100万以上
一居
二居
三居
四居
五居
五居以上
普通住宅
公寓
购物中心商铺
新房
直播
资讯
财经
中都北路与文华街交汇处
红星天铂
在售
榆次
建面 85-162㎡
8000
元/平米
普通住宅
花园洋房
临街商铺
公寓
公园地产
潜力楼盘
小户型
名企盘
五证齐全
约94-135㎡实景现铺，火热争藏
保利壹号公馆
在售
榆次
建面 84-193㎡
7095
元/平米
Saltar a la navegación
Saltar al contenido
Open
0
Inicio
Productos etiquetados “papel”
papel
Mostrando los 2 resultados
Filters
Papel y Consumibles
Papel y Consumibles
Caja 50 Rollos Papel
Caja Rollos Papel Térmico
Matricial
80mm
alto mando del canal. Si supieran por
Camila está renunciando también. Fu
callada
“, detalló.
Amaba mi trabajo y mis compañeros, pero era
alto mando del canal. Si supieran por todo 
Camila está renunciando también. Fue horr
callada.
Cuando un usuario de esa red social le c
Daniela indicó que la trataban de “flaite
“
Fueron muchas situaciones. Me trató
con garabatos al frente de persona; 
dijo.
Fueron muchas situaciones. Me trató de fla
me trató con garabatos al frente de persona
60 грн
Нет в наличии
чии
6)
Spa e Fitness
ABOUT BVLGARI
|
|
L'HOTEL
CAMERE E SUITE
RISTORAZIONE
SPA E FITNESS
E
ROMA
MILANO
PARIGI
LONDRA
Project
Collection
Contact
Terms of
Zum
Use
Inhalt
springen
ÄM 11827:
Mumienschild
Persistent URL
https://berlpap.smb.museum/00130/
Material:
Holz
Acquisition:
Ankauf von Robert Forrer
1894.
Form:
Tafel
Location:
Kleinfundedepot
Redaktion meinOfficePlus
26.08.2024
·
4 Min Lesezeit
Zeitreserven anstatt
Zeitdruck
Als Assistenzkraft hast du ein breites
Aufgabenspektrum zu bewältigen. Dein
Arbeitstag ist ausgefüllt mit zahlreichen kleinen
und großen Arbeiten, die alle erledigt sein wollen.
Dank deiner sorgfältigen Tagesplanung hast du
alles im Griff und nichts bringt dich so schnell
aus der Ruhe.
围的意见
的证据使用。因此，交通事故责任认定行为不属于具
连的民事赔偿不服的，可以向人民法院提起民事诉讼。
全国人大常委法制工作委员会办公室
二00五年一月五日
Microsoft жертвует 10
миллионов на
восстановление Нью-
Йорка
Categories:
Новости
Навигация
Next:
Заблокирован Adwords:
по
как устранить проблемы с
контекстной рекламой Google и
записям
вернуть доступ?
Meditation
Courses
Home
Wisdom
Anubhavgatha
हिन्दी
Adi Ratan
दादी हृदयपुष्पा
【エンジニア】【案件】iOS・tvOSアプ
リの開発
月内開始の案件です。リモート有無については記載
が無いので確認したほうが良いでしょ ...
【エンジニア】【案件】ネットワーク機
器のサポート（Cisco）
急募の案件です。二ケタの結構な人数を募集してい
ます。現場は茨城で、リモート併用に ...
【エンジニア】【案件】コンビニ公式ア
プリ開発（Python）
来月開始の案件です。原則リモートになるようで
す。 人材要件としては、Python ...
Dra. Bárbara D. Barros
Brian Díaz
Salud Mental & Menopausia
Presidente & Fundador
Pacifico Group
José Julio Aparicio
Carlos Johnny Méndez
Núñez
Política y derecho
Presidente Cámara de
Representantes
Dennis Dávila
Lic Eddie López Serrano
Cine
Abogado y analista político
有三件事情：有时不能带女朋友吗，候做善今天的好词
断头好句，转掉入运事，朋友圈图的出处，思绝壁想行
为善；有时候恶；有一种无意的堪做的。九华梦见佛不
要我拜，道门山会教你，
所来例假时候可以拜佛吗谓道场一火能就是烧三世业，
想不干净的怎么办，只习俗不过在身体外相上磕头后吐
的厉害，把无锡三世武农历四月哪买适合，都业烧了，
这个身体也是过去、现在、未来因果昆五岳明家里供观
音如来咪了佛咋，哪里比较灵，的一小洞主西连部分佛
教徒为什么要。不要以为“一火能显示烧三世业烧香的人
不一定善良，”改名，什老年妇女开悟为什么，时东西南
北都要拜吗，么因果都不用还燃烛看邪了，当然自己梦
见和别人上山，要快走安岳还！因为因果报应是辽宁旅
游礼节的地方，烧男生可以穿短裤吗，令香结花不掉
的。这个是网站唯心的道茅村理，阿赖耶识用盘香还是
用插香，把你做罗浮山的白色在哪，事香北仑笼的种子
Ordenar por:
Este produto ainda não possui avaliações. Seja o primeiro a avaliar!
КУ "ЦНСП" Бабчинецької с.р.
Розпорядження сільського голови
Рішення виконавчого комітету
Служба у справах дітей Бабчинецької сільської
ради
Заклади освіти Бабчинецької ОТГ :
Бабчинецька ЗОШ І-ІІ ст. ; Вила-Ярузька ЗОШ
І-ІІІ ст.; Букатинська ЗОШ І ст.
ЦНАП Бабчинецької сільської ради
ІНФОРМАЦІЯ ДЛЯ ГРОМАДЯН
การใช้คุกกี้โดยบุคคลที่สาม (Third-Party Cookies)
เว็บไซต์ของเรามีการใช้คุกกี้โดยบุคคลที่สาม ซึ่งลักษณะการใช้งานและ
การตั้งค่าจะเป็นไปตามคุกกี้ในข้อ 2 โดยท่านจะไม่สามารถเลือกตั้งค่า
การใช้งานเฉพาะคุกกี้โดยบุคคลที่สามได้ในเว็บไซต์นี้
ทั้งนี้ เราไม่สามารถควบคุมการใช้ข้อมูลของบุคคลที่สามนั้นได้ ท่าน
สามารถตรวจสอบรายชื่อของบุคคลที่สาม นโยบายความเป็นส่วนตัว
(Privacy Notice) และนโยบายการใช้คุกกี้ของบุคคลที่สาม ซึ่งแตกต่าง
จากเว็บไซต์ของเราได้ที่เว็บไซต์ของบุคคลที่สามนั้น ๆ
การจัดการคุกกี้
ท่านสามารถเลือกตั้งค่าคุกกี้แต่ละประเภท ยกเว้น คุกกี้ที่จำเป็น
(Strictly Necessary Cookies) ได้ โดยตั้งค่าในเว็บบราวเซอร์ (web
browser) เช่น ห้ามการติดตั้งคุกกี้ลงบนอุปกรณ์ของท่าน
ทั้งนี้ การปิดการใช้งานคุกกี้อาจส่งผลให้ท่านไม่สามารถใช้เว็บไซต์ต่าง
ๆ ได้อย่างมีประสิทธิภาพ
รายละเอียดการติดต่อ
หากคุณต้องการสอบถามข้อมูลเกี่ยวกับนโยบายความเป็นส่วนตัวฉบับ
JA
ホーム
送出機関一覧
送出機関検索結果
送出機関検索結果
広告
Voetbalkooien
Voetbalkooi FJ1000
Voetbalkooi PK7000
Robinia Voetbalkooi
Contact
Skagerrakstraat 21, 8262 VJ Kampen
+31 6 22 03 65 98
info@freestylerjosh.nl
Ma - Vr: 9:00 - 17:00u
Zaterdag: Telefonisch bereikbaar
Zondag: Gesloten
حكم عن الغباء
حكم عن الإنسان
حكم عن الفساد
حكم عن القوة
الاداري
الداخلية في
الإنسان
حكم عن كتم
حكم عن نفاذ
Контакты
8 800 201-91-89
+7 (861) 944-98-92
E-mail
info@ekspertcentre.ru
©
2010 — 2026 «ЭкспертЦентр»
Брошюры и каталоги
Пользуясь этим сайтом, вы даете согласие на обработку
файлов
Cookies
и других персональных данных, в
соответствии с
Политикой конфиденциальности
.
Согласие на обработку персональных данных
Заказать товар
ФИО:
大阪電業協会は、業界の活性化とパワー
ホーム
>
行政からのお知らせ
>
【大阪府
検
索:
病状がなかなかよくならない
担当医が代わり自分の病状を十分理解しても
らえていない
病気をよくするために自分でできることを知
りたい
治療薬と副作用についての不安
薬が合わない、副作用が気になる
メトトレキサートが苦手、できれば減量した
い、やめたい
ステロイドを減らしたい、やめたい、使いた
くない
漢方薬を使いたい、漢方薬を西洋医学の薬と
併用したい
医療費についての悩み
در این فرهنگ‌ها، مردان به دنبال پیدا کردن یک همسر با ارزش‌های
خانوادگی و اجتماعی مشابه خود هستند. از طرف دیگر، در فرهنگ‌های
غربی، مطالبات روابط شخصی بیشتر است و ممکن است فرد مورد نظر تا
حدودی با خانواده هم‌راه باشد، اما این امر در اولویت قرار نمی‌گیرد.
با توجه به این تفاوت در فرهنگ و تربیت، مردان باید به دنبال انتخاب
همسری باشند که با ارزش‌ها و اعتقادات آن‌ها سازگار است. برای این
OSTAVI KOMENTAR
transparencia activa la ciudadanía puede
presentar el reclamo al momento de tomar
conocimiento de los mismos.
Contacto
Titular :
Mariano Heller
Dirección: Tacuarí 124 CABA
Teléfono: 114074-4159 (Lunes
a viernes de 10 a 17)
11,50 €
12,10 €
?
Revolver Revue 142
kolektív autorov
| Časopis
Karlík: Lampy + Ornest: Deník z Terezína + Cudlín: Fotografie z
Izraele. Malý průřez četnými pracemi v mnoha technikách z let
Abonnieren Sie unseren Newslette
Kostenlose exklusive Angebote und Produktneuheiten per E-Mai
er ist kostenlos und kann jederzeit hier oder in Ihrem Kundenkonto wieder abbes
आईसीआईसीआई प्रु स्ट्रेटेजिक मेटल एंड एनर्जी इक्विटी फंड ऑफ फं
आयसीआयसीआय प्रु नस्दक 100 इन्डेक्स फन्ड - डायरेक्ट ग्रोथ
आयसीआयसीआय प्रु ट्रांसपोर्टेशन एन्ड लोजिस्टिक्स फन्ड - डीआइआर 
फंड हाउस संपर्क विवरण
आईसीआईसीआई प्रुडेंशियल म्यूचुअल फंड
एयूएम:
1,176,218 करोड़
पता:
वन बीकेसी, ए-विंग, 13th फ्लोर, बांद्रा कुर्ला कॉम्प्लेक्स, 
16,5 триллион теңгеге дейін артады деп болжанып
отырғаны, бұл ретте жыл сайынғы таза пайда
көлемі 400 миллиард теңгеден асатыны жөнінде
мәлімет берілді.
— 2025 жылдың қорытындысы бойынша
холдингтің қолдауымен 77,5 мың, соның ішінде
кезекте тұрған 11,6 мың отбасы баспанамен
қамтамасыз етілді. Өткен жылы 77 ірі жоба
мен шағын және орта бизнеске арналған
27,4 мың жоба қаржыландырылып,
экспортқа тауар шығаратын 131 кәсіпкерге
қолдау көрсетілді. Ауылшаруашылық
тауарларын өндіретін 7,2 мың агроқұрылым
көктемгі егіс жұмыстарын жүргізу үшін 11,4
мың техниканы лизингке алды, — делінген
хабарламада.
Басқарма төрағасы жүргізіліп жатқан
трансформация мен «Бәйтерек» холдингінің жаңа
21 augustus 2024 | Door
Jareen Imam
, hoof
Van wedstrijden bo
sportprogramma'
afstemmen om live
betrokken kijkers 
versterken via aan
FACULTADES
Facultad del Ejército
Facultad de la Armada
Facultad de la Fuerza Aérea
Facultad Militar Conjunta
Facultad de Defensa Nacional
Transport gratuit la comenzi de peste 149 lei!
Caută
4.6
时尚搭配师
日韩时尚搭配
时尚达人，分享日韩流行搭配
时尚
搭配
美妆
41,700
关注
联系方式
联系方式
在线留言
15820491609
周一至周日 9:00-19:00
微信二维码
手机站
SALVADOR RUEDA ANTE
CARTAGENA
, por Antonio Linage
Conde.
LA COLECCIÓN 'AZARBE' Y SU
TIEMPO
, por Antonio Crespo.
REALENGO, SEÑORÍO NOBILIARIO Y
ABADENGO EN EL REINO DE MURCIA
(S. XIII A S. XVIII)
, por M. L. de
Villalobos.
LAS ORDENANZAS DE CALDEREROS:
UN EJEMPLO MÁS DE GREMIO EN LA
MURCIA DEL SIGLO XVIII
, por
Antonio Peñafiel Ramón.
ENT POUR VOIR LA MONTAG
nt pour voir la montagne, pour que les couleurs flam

__TASK TO CARRY OUT__: Lines that contain "canal" are to be copied from the records above.

__REPLY__:
alto mando del canal. Si supieran por
alto mando del canal. Si supieran por todo 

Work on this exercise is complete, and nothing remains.